Arizona Daily Wildcat

6 members to bring first-hand perspectives of Mexican sweatshops

Key people involved in the Kukdong labor dispute in Mexico will hold a panel discussion today to educate the UA community and foster understanding about what comes next in the ongoing struggle against sweatshops.

Differing views will be presented, but all six participants oppose abuses happening in Kukdong and other international factories.

"The university community is going to get a chance to listen to a bunch of different perspectives on the situation at Kukdong," said M.J. Braun, a UA Students Against Sweatshops member. "It's important for the university community to hear all these different perspectives because they matter."

Gerald Morales, a Phoenix attorney and UA adjunct law professor who accompanied the Workers Rights Consortium team to Kukdong, will join Amanda Tucker, Nike senior manager of corporate responsibility, at the forum.

Also present will be Mil Niepold, director of policies and programs for Verite, the Fair Labor Association's third party monitor, and Evelyn Zepeda, United Students Against Sweatshops representative and a sophomore at Pitzer College in California.

Rounding out the panel are Pharis Harvey, executive director of the International Labor Rights Fund and Daniel Long, another member of the WRC who went to Kukdong with Morales.

In the past, debate has centered around theoretical situations, but that changed with the Kukdong strike in January.

"For the first time, we have a concrete situation in which abuses are pointed out in a factory that subcontracts for Nike," Braun said. "I think that how we interpret the situation at Kukdong is going to have everything to do with how the university acts."

The discussion is an opportunity for UA students, faculty and staff to ask questions of panel members.

"As we talk about Kukdong from the perspective of those who have been on the ground, I hope it will give us a better understanding of the complexities of the situation," Tucker said, "and what different stake holders, including Nike, have accomplished in trying to facilitate a fair resolution to the ongoing labor dispute."

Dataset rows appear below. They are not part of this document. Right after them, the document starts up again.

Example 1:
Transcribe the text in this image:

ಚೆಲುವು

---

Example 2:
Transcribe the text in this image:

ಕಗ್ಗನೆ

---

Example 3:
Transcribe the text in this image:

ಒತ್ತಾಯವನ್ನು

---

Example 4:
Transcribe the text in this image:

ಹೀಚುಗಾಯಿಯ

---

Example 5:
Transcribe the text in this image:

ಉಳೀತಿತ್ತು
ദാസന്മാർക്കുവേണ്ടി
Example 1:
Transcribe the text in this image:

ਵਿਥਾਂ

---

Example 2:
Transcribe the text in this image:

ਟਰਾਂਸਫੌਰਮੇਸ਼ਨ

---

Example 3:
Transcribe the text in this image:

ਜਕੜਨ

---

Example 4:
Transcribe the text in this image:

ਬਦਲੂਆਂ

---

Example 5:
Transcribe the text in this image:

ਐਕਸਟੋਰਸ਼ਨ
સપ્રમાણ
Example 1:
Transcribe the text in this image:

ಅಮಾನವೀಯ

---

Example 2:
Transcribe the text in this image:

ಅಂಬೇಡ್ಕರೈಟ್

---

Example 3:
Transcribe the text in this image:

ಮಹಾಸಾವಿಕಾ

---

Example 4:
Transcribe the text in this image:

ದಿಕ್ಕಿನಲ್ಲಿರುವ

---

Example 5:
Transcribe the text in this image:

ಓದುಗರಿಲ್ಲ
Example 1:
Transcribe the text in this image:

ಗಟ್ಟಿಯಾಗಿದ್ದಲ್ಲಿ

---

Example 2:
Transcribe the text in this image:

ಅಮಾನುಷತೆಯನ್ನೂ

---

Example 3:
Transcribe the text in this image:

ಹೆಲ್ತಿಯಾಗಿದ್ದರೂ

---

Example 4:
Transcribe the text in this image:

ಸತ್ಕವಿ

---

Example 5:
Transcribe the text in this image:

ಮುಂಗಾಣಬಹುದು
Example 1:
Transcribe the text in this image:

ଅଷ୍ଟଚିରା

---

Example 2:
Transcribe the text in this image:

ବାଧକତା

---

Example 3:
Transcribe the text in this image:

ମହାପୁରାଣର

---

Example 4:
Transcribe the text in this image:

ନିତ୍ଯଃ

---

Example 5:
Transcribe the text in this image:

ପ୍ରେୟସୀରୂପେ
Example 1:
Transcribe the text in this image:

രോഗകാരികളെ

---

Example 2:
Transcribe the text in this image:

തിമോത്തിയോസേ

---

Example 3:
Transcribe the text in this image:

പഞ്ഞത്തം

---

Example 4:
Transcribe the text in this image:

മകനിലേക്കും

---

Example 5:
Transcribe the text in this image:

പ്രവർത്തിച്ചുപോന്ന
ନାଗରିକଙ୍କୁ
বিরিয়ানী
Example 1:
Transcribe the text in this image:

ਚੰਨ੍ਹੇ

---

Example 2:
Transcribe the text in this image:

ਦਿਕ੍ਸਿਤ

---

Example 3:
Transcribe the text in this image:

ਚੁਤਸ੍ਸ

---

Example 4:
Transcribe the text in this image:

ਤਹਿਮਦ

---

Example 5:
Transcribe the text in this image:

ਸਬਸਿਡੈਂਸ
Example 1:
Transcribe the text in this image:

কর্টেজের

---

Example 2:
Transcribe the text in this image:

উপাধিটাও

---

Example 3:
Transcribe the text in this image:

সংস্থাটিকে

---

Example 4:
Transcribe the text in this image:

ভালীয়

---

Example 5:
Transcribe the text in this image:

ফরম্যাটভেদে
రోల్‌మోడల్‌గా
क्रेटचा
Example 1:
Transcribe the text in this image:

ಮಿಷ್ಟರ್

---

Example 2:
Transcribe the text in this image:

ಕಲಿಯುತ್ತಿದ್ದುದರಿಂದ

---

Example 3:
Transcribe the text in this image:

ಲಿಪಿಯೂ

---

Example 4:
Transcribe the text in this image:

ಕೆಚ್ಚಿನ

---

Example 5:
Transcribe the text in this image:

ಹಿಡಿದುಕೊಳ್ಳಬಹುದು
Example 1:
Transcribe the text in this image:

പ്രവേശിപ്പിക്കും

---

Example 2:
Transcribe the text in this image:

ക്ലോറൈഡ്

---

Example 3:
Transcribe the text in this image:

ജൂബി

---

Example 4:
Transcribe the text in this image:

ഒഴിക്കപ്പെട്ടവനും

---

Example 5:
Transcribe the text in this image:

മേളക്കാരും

Zepeda observed the factory in Atlixco, Mexico first-hand for about three weeks in January, and the first things she said she saw were bruised faces and arms, and people who could not walk.

"I really hope that... the focus is not dismantling USAS's arguments," she said. "USAS is the only organization that's kept a permanent presence down there."

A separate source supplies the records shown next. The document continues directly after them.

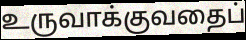
உருவாக்குவதைப்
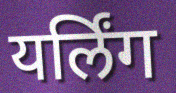
यर्लिंग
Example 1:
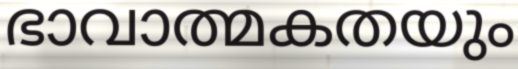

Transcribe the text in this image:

ഭാവാത്മകതയും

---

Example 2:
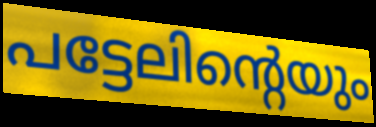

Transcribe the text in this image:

പട്ടേലിന്റെയും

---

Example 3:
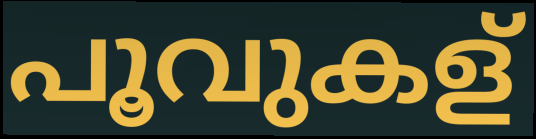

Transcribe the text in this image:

പൂവുകള്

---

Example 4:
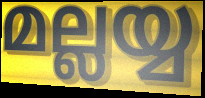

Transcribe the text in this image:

മല്ലയ്യ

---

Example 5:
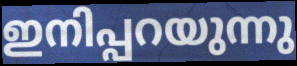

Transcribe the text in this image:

ഇനിപ്പറയുന്നു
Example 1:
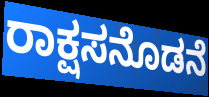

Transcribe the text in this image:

ರಾಕ್ಷಸನೊಡನೆ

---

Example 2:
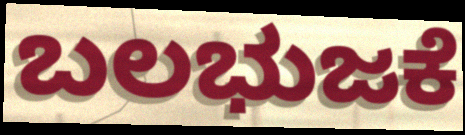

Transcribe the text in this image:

ಬಲಭುಜಕೆ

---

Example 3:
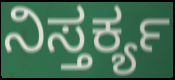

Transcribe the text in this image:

ನಿಸ್ತರ್ಕ್ಯ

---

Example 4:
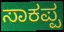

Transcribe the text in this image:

ಸಾಕಪ್ಪ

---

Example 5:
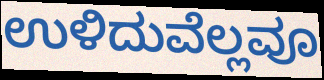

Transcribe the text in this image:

ಉಳಿದುವೆಲ್ಲವೂ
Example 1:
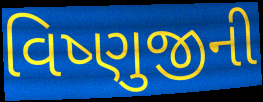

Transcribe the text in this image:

વિષ્ણુજીની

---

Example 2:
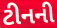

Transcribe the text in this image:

ટીનની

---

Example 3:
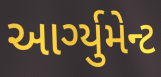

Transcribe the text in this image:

આર્ગ્યુમેન્ટ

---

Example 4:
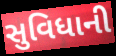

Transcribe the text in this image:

સુવિધાની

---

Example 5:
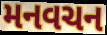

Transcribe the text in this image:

મનવચન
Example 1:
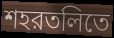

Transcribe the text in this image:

শহরতলিতে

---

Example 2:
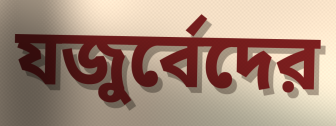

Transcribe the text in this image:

যজুর্বেদের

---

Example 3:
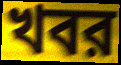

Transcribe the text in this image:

খবর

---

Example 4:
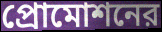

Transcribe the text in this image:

প্রোমোশনের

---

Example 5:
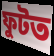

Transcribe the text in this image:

ফুটত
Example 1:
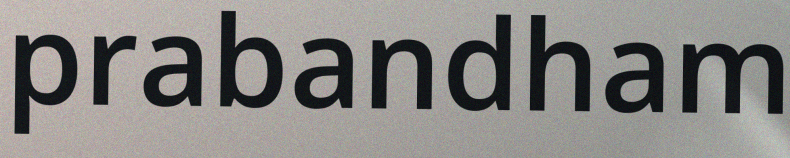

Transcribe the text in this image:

prabandham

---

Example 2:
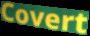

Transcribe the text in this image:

She was skeptical about attending the discussion at first because she heard stories of past similar meetings, she said.

"I heard about these forums that have been taking place where Amanda Tucker will show up and say a couple of things and discredit USAS's position or information," Zepeda said.

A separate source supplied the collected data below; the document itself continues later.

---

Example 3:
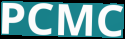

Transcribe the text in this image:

PCMC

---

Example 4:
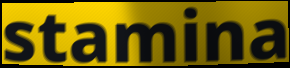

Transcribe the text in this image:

stamina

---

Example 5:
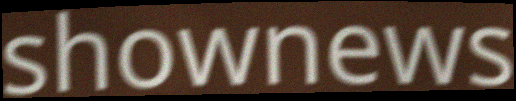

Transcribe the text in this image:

shownews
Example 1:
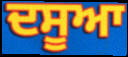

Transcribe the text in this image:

ਦਸੂਆ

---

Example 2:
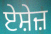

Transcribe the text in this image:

ਏਸ਼ੇਜ਼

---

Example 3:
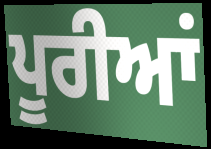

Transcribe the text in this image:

ਪੂਰੀਆਂ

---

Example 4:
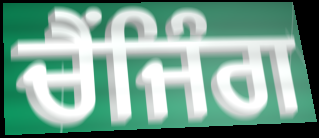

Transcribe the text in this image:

ਚੈਂਜਿੰਗ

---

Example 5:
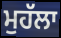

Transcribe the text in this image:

ਮੁਹੱਲਾ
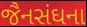
જૈનસંઘના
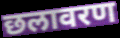
छलावरण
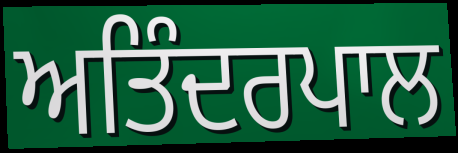
ਅਤਿੰਦਰਪਾਲ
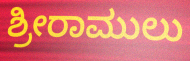
ಶ್ರೀರಾಮುಲು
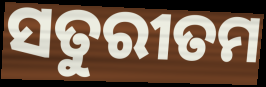
ସତୁରୀତମ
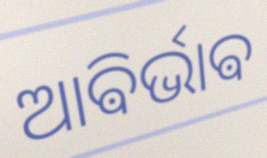
ଆଵିର୍ଭାଵ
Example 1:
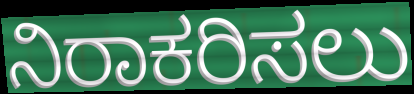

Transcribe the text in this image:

ನಿರಾಕರಿಸಲು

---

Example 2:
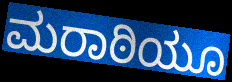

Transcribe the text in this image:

ಮರಾಠಿಯೂ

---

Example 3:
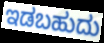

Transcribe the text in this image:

ಇಡಬಹುದು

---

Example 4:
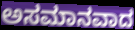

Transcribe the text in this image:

ಅಸಮಾನವಾದ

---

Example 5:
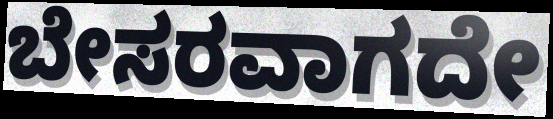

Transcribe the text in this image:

Tucker said she is aware of some of the positions, or oppositions, USAS holds against Nike and other major corporations.

"I have no interest in going down there to engage in a war of words," Tucker said. "I think that some of their perspectives are quite one-sided. I hope there will be an atmosphere of open dialogue - what we're really interested in is in improving working conditions for men and women around the world."

Braun said she hopes a decision-making body will form so influencing opinions beyond UA President Peter Likins can be heard.

"A panel isn't the last step," Braun said. "What's taking place is a big step forward. The people who make the clothes have now become visible at the university and we have responsibility to those people."

The panel discussion begins at noon today at the Kiva Auditorium in the Education building.